◆ WORK INSTRUCTION ◆
When a line in the data below includes "controller", pick it out and copy it.

◆ SOURCE MATERIAL ◆
◆ ◆ ◆ ◆ ◆ ◆ ◆
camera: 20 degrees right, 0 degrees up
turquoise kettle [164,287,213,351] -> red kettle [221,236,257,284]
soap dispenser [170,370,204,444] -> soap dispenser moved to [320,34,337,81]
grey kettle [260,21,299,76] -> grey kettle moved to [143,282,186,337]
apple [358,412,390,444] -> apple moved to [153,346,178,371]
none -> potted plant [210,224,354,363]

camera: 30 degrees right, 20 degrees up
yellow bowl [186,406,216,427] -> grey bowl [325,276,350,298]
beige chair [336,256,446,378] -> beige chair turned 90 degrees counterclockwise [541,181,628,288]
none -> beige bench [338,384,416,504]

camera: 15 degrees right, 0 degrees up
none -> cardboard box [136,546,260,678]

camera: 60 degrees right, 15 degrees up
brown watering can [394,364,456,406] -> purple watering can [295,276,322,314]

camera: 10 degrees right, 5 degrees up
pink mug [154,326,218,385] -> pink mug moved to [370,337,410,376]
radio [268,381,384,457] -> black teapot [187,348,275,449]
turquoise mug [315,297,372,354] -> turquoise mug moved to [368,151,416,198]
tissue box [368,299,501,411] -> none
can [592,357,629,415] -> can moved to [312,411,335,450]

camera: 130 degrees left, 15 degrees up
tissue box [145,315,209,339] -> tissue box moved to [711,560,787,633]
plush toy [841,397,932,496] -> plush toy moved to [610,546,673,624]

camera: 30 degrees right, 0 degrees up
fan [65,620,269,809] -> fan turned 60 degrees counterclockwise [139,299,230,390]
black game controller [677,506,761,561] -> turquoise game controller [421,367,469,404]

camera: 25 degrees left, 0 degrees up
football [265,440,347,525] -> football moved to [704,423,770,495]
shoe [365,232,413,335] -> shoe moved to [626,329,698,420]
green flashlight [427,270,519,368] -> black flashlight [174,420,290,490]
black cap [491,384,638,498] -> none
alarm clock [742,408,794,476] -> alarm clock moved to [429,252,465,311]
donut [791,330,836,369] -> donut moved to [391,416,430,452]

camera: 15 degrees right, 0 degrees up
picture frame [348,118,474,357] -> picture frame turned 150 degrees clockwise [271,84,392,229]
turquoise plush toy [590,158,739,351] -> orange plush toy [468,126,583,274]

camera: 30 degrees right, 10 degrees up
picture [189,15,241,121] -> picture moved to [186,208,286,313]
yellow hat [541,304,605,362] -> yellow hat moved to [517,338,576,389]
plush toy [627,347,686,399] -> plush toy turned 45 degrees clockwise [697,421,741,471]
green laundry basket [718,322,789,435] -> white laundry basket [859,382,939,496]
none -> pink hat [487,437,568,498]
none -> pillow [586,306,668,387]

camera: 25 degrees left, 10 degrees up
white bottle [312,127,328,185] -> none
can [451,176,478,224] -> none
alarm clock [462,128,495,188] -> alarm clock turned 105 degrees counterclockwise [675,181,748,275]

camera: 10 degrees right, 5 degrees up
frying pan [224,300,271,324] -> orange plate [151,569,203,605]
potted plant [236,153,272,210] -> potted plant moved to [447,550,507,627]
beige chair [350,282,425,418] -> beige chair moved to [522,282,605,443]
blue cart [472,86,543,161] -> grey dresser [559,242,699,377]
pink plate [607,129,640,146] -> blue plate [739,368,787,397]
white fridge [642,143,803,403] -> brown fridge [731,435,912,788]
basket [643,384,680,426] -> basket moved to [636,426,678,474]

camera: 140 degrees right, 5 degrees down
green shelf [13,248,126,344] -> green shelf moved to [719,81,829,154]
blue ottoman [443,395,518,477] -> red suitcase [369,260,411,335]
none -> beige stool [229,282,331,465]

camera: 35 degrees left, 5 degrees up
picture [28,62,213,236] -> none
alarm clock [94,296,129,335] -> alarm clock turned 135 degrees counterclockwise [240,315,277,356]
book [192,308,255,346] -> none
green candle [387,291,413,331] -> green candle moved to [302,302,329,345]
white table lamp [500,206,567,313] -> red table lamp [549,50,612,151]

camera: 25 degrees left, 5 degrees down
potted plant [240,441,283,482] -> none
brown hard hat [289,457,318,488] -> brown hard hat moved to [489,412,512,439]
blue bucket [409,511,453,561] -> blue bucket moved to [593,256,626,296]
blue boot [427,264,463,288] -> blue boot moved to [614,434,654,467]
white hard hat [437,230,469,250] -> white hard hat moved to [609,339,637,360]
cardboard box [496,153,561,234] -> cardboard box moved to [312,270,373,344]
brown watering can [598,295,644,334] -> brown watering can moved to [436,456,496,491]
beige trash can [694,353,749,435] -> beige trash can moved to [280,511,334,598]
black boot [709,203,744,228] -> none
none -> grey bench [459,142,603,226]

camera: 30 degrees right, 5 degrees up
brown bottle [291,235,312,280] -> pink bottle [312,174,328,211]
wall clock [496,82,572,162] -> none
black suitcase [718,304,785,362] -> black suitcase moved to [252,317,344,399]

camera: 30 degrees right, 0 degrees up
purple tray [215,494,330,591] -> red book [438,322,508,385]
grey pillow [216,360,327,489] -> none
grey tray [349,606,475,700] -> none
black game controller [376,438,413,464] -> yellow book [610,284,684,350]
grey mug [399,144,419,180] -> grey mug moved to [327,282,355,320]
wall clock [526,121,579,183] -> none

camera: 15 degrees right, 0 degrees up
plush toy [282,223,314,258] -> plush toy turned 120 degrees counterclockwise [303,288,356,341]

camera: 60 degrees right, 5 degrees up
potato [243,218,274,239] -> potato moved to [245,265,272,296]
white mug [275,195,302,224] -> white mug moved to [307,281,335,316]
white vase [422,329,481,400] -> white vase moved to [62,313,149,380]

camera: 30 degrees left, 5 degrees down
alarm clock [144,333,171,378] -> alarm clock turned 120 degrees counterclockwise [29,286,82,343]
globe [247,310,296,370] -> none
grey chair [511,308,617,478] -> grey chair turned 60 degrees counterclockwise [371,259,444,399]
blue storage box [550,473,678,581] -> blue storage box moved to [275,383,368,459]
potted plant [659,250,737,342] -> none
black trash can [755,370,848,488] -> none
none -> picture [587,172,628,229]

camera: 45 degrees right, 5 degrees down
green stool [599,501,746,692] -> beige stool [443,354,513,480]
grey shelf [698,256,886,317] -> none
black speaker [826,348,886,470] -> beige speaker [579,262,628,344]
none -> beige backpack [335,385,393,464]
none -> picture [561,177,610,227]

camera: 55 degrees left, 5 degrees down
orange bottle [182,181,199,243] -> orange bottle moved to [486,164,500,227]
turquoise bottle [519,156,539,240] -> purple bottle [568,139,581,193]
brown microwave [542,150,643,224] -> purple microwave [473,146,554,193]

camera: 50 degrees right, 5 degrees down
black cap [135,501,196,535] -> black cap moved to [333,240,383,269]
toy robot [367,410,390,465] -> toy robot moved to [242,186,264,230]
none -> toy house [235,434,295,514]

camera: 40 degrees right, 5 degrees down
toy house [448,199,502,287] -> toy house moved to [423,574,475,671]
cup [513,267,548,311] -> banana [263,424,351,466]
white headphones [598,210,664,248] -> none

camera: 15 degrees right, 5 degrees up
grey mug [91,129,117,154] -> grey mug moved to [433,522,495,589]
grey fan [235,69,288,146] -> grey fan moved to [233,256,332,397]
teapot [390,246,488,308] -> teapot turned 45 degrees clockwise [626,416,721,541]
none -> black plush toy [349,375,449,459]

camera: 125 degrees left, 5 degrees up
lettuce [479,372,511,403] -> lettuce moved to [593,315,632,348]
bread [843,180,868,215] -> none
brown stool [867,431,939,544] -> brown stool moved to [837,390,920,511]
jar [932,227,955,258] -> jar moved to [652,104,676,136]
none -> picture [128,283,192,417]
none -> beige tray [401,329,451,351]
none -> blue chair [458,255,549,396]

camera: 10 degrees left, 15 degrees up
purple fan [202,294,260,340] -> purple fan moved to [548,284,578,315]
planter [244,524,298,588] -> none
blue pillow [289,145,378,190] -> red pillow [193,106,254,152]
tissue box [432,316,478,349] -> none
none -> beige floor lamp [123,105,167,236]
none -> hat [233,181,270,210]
◆ ◆ ◆ ◆ ◆ ◆ ◆
◆ ANSWER SECTION ◆
black game controller [677,506,761,561] -> turquoise game controller [421,367,469,404]
black game controller [376,438,413,464] -> yellow book [610,284,684,350]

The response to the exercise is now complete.